Speaking at a National Press Club event, Keating said the submarines would not serve any useful military purpose.
“The only way for the Chinese to threaten or attack Australia is on land. In other words, they are bringing in an armada of troop ships with a massive army to occupy us,” Keating said. not possible for the Chinese.”
He added that Australia would sink such a Chinese armada with planes and missiles.
“The idea that we need American submarines to protect us,” Keating said. “If we buy eight, three are at sea. Three will protect us from the power of China. Really? I mean, the garbage of it. Garbage.”
Australia’s deal – announced in San Diego on Monday by US President Joe Biden, Australian Prime Minister Anthony Albanese and UK Prime Minister Rishi Sunak – came amid growing concern over military buildup and Chinese influence in the Indo-Pacific. Biden stressed that the submarines would not carry any nuclear weapons.
Australian Defense Minister Richard Marles said the deal was needed to counter the biggest conventional military buildup in the region since World War II.
“We need to take the initiative to develop the capability to operate a nuclear-powered submarine so that we can pass on a much more self-sufficient nation to our children and grandchildren,” Marles said.
China said on Tuesday that the United States, Australia and the United Kingdom were traveling “further down the wrong and dangerous path for their own geopolitical interests” by signing the agreement, which was given the acronym AUKUS.
China reiterated its objections at length on Wednesday, accusing the three countries of “coercing” the International Atomic Energy Agency into approving the deal.
“China calls on all IAEA member states to actively promote the intergovernmental process to find a solution to safeguards issues related to US-British-Australian nuclear submarine cooperation…and uphold international peace and security” , Foreign Ministry spokesman Wang Wenbin said. said during a daily briefing.
Keating served as Prime Minister for more than four years in the 1990s. He was from the Labor Party, the same party as Albanese.
Keating said the submarine deal was the worst international decision taken by the Labor Party in more than 100 years, when it tried unsuccessfully to introduce conscription during the First World War.

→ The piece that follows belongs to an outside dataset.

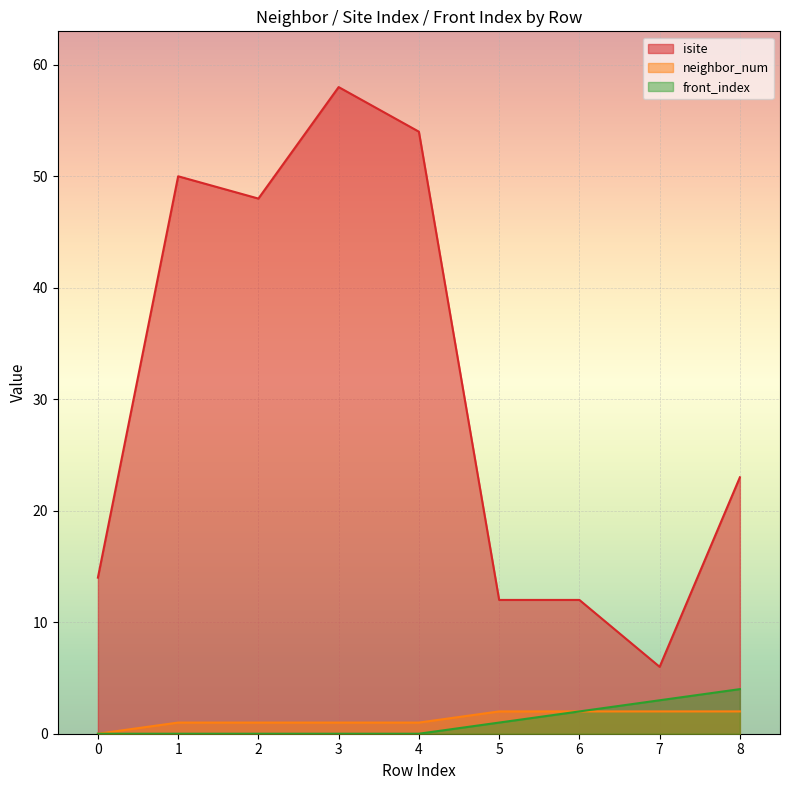

True or false: neighbor_num and front_index cross at least once.

False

Keating also scoffed at the cost of the deal, which Australian officials estimated at A$268-368 billion ($178-245 billion) over three decades. Australian officials say the deal will create 20,000 jobs.
“For $360 billion, we’re going to get eight submarines,” Keating said. “It has to be the worst deal in all of history.”
At the Press Club event, Keating was asked if his own ties to China had influenced his opinions.
He said he had no business interests in China and quit serving on a bank board five years ago.
“I served on the China Development Bank board for 13 years and 10 years as chairman,” Keating said, adding that his fees, or fees, were $5,000 a year.
Keating also lambasted some reporters at the event, telling one reporter his question “is so stupid, it’s not worth an answer” and another that “you should hang your head in shame” about the recent his newspaper’s coverage of China’s perceived threat to Australia. .
“For the record, Mr Keating, we are very proud of our journalism and believe that he has made an important contribution to the national debate,” reacted the second journalist, Matthew Knott of the Sydney Morning Herald.